Louis C. Midgley (born March 12, 1931) is a Mormon apologist and retired professor of political science at Brigham Young University. Since his retirement he has been closely involved with the Foundation for Ancient Research and Mormon Studies, writing many book reviews, articles, and book chapters defending the Church of Jesus Christ of Latter-day Saints (LDS Church) from perceived critics.

== Education and career ==
Midgley studied at the University of Utah for his bachelor's and master's degrees. He took an extended leave to serve as a missionary for the LDS Church in New Zealand 1950–1952. On his mission, he first encountered sectarian anti-Mormon arguments.

He earned a PhD in political science from Brown University. His dissertation focused on Paul Tillich. Midgley taught political science, specifically, the history of political and legal philosophy, at Brigham Young University from 1960 until his retirement in 1996.

== Apologetics ==
In the 1980s, Midgley, along with David Bohn and Neal Kramer, criticized practitioners of New Mormon History. Midgley called the New Mormon Histories an "act of treason" against the LDS faith since they did not take a stance on the LDS Church's truth claims. Midgley wrote that since objectivity in writing history is impossible, that Mormon historians ought to "defend" the faith. Midgley's argument was a familiar one, but his use of antipositivist rhetoric was unfamiliar to Mormon historians. Thomas G. Alexander responded, stating that positivism is a miscategorization, because New Mormon Historians usually accepted spiritual experiences like Joseph Smith's visions, rather than attributing them to mental illness or fabrication as a positivist might. Later, in his Dialogue article on the subject, John-Charles Duffy described Midgley's and Bohn's logic as antimodernist rather than postmodernist.

Midgley often responded to arguments with a style one blogger referred to as "feisty." David Bohn wrote an essay for Sunstone about Mormon historiography, which Thomas Alexander critiqued at length. Informed by this critique, Bohn rewrote portions of the essay, according to Alexander.
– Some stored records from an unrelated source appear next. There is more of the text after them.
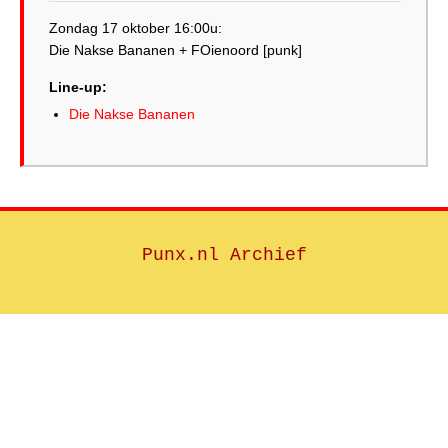
Zondag 17 oktober 16:00u:
Line-up:
Die Nakse Bananen
Punx.nl Archief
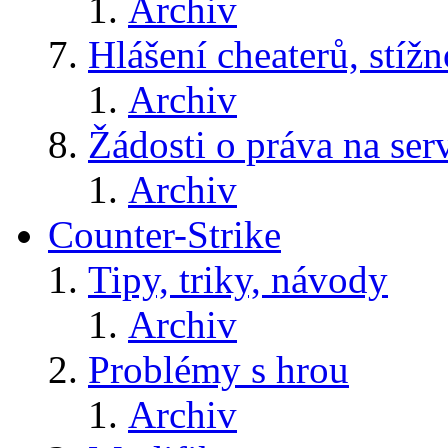
Archiv
Hlášení cheaterů, stížn
Archiv
Žádosti o práva na ser
Archiv
Counter-Strike
Tipy, triky, návody
Archiv
Problémy s hrou
Archiv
Bohn's essay, "No Higher Ground," was published in the May–June 1983 issue of Sunstone. Scott C. Dunn, an editor at Sunstone, stated that "a number of historians had gone to great lengths to discourage the publication of this manuscript [...] they sought to prevent distribution of ideas contrary to their own." Midgley described the editorial interventions as censorship, which Alexander described as "intentional misrepresentation and obtuseness." Alexander also accused Midgley of intentionally "misrepresenting the views of others."

Midgley was a frequent defender of Hugh Nibley and published a bibliography of Nibley's complete works. He contributed the article on theology to the Encyclopedia of Mormonism. In 2005-2006 Midgley served as editor of the FARMS Review. Other topics Midgley has studied included the abandonment of a belief in the Book of Mormon as an ancient document by members of the Community of Christ.
Midgley has criticized both the writings of Grant H. Palmer and his representations of his career.

== Personal life and church service ==
Following his retirement Midgley and his wife Ireta served as Church Educational System missionaries in New Zealand 1999–2000.